O certo é que a mobilidade não resolvida trava a economia e o crescimento das cidades, por isto deve ser colocada como protagonista nas decisões das autoridades. “Vai dar muito trabalho resolver e haverá muitos conflitos até chegar minimamente a uma situação razoável. Até porque qualquer situação nova, desde que não seja bem pensada, vai trazer custo novo para o sistema”, pondera o doutor em economia do transporte Maurício Andrade, acrescentando que o setor público precisa identificar o que é melhor para a maioria da população. “As pessoas tendo alternativas saberão fazer boas escolhas”, disse Andrade

Financiamento

O transporte público, que já sofria com perdas, será ainda mais evitado por muitos por medo do contágio da Covid-19. Segundo o Grande Recife Consórcio de Transporte, entre os dias 9 e 15 de março, ou seja, antes das medidas restritivas anunciadas pelo Governo do Estado, os ônibus transportaram 7.136.444 de pessoas. Já neste mês de junho, entre os dias 8 e 14, foram transportados 2.384.903 passageiros. Ou seja, houve uma redução de cerca de 70% na demanda. No Metrô do Recife a situação não é muito diferente. De acordo com a Companhia Brasileira de Trens Urbanos, atualmente, o sistema transporta cerca de 35% da demanda anterior ao início da pandemia do coronavírus.

O momento exige uma ampla discussão sobre a mudança na forma de financiamento do transporte por ônibus. Para o secretário de Desenvolvimento Urbano de Pernambuco, Marcelo Bruto, que responde pelo sistema de transporte público na Região Metropolitana do Recife, há dois caminhos. Um deles é achar uma equação financeira que permita melhorar o sistema. “Aí você tem que trabalhar em diferentes fontes. De um lado com a revisão da rede para que ela possa ser mais adequada do que a de hoje. É um trabalho de planejamento no qual são envolvidos dados inteligentes de como as pessoas estão se movimentando”, disse.

Um segundo ponto envolve debater com a sociedade uma forma de a demanda ser melhor dimensionada e mais adequada à oferta. “O que é isso? As pessoas trabalharem com mais flexibilidade de horário, pois tem um horário de pico que é super pressionado e tem uma oferta ociosa fora desse horário. É uma mudança cultural e também de funcionamento de vários segmentos produtivos”, falou Marcelo Bruto. Uma estratégia nesta linha foi utilizada na cidade de Goiânia, em Goiás, para enfrentar a pandemia. Um decreto municipal implantou o escalonamento de horários de trabalho para evitar aglomeração no transporte coletivo.

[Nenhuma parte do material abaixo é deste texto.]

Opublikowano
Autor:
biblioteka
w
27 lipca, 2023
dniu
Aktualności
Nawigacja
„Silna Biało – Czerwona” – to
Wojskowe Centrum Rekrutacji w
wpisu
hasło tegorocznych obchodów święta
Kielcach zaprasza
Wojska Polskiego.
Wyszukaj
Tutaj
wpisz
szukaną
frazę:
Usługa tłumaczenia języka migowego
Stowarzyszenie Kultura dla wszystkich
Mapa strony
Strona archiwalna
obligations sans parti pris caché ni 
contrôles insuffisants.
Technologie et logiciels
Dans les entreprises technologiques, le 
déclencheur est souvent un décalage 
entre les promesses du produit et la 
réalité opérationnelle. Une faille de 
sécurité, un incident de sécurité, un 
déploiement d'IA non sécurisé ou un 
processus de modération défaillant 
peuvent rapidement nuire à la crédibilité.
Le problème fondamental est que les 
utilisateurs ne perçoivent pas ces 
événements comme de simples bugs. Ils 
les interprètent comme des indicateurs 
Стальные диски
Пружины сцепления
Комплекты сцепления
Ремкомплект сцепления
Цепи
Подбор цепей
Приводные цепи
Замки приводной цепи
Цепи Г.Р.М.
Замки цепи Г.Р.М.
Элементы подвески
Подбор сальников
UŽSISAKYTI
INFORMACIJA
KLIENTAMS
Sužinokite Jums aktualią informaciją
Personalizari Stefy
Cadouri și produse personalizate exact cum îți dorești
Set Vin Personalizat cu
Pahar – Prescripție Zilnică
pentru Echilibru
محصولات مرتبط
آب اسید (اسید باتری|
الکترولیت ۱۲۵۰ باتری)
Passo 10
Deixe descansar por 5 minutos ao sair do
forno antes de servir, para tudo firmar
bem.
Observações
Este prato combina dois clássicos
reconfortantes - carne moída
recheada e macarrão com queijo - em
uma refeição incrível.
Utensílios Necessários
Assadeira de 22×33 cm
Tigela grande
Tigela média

Um terceiro braço da questão é o financiamento propriamente dito. “A tarifa tem um nível de esgotamento então você tem que buscar outras fontes. Precisamos da força e da capacidade de financiamento do Governo Federal. É muito difícil sair disso sem que a União tenha um papel de coordenação importantíssimo”, disse o secretário. No âmbito local, o gestor defende a possibilidade de buscar novas fontes como em tributações sobre uso de combustível. “Você colocaria certa regulação no transporte individual, reprimindo um pouco o uso, e traz uma parte dessa arrecadação para o transporte público. É um conjunto de variáveis que precisam ser trabalhadas juntas”, falou Bruto.

Para o secretário de Desenvolvimento Urbano de Pernambuco, Marcelo Bruto, neste primeiro momento as medidas emergenciais que estão sendo adotadas minimizam o desconforto dos usuários do transporte público. “Ninguém tem solução mágica para um prazo tão curto. O que vejo em um prazo curto são medidas mitigadoras para a oferta ficar melhor do que antes, adaptação do usuário e das instalações em relação a protocolos de higiene. E essas questões estruturais vão levar um tempo porque elas envolvem financiamento, planejamento, revisão de rede e não é do dia para a noite”, argumenta.